▶ [Page text]:
The full text of Dan Gillmor’s book “We the Media,” about blogs and other things, is now online. (Thanks to fellow alper Cory Doctorow).

posted by [ Tim Wu ] on [ Aug 3 04 at 11:06 PM ] to [ creative commons ] [ 2 comments ] [ post diffusion: 3 trackbacks + technorati ]

Reasons

Years ago, when I was a law clerk, I was impressed by how much Judge Posner could accomplish with one simple question. He would ask, “What exactly is the purpose of this law (or proposed rule)?” It was astonishing how often lawyers would stare or gasp, unable to answer this most basic of questions.

I think the least you can ask of government, whatever branch, is that it always have an answer to Posner’s question. When acting on behalf of the public, it ought always have a clear reason for what it is doing, that it can articulate without shame, sloganeering, or reliance on non-existent evidence. Is that too much too ask?

Yet so often Government is failing this simplest of tests. Copyright, our favorite topic, is full of stuff that lacks what lawyers call a rational basis. If you really ask — what does it accomplish to extend copyright on existing works by 20 years? How does that promote the progress of Science? There just isn’t, and wasn’t an answer.

Or this weekend, as the Adminstration put the nation in a state of fear with heightened terror warnings. We should expect a reason, and good reason. Fear is very expensive. But we read instead that years-old evidence justified the action? We’re not in a position to know better, but why can’t the Administration explain why it is doing what it does? Why can’t it give reasons for its actions that don’t insult our intelligence?

Or consider the Supreme Court, which in Blakely, seemed to strike the sentencing guidelines and created chaos in the district courts. Again, to what end? Can the Court even articulate what it thinks it is accomplishing?

I don’t think Government by reason is too much to ask for. But it certainly isn’t what we’re getting.

posted by [ Tim Wu ] on [ Aug 3 04 at 9:54 PM ] to [ ideas ] [ 12 comments ] [ post diffusion: 4 trackbacks + technorati ]

The DMCA: Not controversial

Last week I was chatting with a friend who now works on the House Ways and Means Committee. Talk turned to the Australia-US Free Trade Agreement, which Congress passed in July and which President Bush ratified yesterday.

“That DMCA and copyright term extension stuff,” he said to me, “None of it was really seen as controversial.”

▶ [Records shown]:
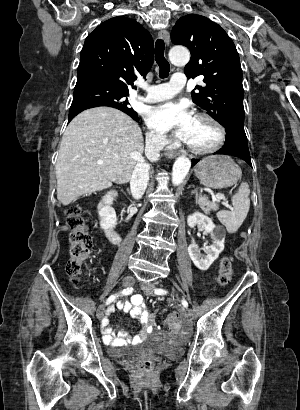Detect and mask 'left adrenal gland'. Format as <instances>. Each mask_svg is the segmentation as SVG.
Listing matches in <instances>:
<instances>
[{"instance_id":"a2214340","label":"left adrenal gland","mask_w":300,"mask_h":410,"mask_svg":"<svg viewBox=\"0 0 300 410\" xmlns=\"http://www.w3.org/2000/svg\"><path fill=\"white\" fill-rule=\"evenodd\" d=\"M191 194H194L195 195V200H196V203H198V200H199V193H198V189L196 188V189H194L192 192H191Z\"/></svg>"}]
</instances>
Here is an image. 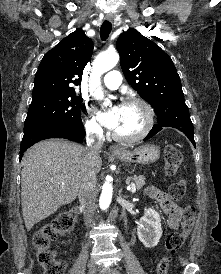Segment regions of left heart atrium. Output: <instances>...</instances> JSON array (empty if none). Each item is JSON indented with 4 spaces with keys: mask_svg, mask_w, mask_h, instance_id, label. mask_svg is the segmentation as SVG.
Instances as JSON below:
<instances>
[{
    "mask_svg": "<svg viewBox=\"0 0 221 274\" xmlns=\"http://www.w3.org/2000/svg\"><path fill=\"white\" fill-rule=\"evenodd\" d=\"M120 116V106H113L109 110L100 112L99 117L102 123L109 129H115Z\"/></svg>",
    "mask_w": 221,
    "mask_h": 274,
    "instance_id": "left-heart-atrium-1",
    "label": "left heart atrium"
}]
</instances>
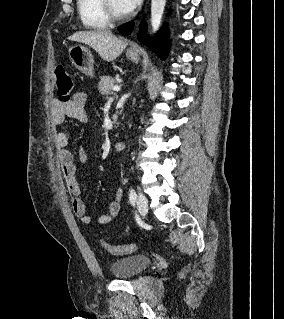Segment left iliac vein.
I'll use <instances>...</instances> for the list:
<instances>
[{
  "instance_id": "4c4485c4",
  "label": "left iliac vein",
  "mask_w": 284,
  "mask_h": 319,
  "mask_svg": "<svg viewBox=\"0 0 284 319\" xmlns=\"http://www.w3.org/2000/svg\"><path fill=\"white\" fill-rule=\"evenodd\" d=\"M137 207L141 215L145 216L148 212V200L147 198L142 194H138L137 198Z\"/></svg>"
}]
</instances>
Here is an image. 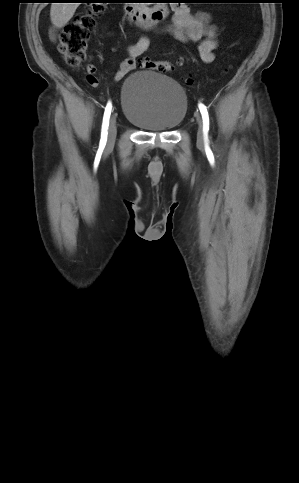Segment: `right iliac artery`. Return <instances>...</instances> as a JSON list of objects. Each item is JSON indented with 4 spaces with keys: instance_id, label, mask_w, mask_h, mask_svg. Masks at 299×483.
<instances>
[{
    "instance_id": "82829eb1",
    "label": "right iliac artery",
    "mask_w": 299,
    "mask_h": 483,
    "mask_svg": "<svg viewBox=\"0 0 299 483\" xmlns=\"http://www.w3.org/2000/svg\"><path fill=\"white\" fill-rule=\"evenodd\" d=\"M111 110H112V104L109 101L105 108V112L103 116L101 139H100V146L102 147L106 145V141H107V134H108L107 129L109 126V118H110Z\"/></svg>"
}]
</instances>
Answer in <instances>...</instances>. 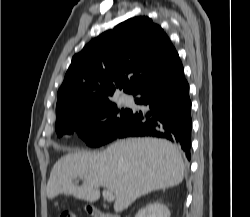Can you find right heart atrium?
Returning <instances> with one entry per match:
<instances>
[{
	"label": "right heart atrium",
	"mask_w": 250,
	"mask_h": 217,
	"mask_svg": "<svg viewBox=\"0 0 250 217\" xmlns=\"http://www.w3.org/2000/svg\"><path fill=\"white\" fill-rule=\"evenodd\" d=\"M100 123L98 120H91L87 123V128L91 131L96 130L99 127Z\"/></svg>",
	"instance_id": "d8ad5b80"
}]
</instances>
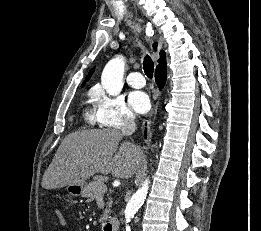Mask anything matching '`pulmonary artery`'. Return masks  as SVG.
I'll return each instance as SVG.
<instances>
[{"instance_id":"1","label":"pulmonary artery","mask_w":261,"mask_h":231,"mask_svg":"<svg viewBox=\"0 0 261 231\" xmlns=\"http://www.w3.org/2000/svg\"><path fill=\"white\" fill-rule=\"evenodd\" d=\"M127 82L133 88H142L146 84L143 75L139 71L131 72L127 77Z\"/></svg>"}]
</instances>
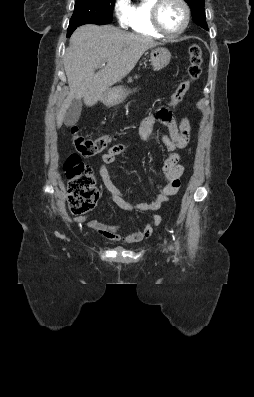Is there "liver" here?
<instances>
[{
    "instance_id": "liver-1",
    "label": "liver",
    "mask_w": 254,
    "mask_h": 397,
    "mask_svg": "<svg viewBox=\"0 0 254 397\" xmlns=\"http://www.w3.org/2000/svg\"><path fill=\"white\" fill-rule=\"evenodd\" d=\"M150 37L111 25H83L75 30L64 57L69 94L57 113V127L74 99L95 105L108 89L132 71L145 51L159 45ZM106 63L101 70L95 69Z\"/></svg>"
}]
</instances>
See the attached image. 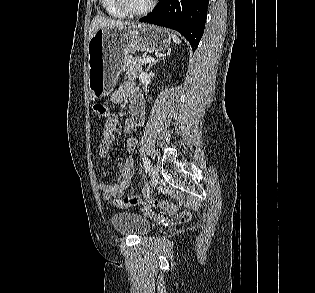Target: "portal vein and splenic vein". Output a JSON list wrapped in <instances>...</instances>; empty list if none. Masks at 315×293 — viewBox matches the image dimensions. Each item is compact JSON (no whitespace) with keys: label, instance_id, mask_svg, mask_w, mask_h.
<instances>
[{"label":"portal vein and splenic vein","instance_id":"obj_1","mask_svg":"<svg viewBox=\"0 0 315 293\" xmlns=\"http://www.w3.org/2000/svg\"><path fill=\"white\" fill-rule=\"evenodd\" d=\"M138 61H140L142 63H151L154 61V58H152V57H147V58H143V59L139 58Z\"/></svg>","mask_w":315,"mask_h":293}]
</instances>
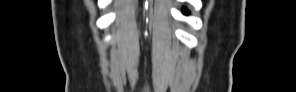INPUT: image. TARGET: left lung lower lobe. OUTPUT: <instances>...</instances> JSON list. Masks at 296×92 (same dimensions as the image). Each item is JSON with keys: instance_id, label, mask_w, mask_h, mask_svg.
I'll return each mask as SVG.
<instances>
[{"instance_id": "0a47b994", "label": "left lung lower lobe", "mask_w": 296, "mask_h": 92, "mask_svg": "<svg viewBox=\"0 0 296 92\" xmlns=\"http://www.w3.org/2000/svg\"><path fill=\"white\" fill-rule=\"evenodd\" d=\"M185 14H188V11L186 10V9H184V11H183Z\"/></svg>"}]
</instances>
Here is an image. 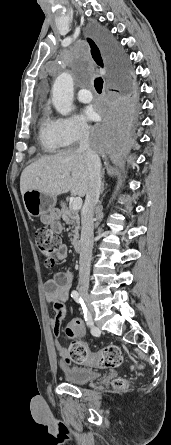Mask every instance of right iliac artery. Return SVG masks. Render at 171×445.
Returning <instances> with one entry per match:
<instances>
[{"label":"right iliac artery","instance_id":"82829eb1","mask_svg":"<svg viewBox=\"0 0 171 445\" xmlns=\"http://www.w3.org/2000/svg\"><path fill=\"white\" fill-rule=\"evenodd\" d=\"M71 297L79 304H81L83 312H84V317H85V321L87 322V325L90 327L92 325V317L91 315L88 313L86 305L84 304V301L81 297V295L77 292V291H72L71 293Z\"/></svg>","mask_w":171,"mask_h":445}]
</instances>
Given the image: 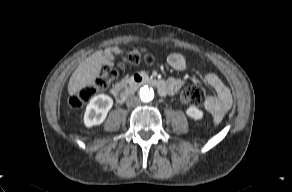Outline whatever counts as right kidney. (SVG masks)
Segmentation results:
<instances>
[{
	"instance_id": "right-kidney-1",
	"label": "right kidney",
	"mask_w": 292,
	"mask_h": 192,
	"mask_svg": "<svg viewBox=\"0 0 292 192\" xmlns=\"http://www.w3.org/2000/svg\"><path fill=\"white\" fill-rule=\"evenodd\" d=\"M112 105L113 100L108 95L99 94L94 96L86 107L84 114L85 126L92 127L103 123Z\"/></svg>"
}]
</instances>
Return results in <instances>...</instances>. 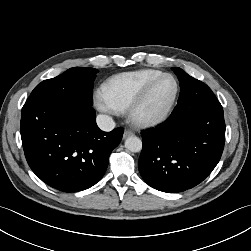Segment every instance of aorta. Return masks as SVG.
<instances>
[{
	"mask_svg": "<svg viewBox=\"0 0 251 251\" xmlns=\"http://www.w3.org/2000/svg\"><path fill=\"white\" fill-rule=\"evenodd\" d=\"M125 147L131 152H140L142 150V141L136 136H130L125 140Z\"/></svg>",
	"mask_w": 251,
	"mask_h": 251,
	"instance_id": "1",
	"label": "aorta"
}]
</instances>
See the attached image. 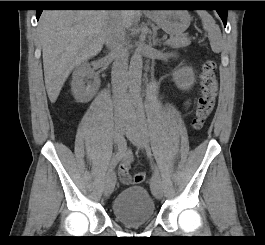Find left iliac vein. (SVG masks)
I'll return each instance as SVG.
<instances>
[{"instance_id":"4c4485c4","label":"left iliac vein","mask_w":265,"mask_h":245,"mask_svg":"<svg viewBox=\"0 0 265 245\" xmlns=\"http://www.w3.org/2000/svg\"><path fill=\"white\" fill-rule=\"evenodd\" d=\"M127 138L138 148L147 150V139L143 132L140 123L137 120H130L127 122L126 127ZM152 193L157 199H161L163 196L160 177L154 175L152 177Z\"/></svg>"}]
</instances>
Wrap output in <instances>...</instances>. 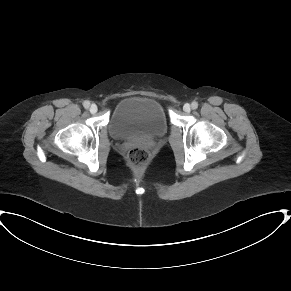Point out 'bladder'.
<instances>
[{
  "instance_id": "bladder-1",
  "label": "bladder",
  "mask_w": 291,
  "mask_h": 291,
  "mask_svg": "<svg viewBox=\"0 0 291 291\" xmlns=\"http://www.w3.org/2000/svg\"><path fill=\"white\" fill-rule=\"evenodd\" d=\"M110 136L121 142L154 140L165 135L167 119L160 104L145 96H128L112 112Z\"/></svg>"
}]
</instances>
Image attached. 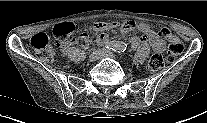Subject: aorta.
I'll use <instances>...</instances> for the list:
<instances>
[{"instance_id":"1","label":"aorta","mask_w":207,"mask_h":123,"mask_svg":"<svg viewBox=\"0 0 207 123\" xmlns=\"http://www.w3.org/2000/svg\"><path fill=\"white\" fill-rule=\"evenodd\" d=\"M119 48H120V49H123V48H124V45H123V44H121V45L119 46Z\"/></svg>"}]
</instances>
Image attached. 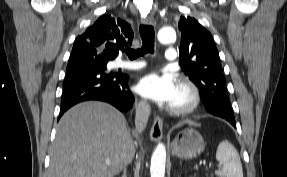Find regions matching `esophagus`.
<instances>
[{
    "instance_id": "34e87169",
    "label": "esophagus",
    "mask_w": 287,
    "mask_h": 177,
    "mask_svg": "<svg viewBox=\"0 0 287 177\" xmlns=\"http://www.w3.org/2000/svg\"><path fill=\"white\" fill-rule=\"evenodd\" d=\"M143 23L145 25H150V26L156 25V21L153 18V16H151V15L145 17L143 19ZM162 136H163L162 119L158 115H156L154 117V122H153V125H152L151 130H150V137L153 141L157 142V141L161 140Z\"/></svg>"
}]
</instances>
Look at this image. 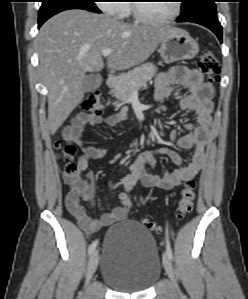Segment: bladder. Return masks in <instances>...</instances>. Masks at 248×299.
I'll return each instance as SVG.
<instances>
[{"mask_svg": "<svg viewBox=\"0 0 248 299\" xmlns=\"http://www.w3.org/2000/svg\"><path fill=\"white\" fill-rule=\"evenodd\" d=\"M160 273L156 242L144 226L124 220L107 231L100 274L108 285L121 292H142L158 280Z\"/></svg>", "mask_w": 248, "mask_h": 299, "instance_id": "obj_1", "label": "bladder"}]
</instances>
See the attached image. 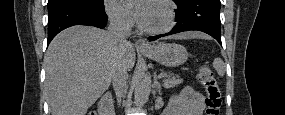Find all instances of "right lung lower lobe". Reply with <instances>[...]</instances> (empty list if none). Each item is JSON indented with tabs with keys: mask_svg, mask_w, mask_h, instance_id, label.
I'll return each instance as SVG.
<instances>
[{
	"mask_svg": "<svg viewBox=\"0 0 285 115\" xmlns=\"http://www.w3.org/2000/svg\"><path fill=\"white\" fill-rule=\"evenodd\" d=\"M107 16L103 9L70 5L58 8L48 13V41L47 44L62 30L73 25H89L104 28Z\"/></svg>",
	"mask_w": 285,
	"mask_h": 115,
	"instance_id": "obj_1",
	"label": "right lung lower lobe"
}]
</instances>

▶ [Problem requirements]: Resume the blog posts on copyright and government, picking up right after the last sentence shown.

▶ [Final result]:
“Some people consider it controversial” I said.

“I’m sure you’re right, and that’s what I thought” he said, “But we only got letters from the library people.” A pause. “Its become a standard clause, and doesn’t really get much attention. If people care about it, they need to do more.”

He’s right. Years of DMCA & term extension criticism can easily boil down to “not controversial.”

posted by [ Tim Wu ] on [ Aug 3 04 at 8:19 PM ] to [ politics ] [ 10 comments ] [ post diffusion: 2 trackbacks + technorati ]

Broadcast Flag Burning

I wasn’t convinced that the broadcast flag was such a big deal. But this story about Tivo asking the FCC for permission to add new features is changing my mind. Creative destruction doesn’t ask for permission. (Thanks to Jonathan Zittrain, Susan Crawford).

posted by [ Tim Wu ] on [ Aug 2 04 at 4:09 PM ] to [ ] [ 4 comments ] [ post diffusion: 2 trackbacks + technorati ]

Exit Valenti

Jack Valenti says goodbye in the LA Times today, rating his career “AE--always exciting.” A few better and less-well known Valentisms from the King-Kong of lobbyists:

On the nascent cable industry, in 1974
“[Cable will become] a huge parasite in the marketplace, feeding and fattening itself off of local television stations and copyright owners of copyrighted material. We do not like it because we think it wrong and unfair.”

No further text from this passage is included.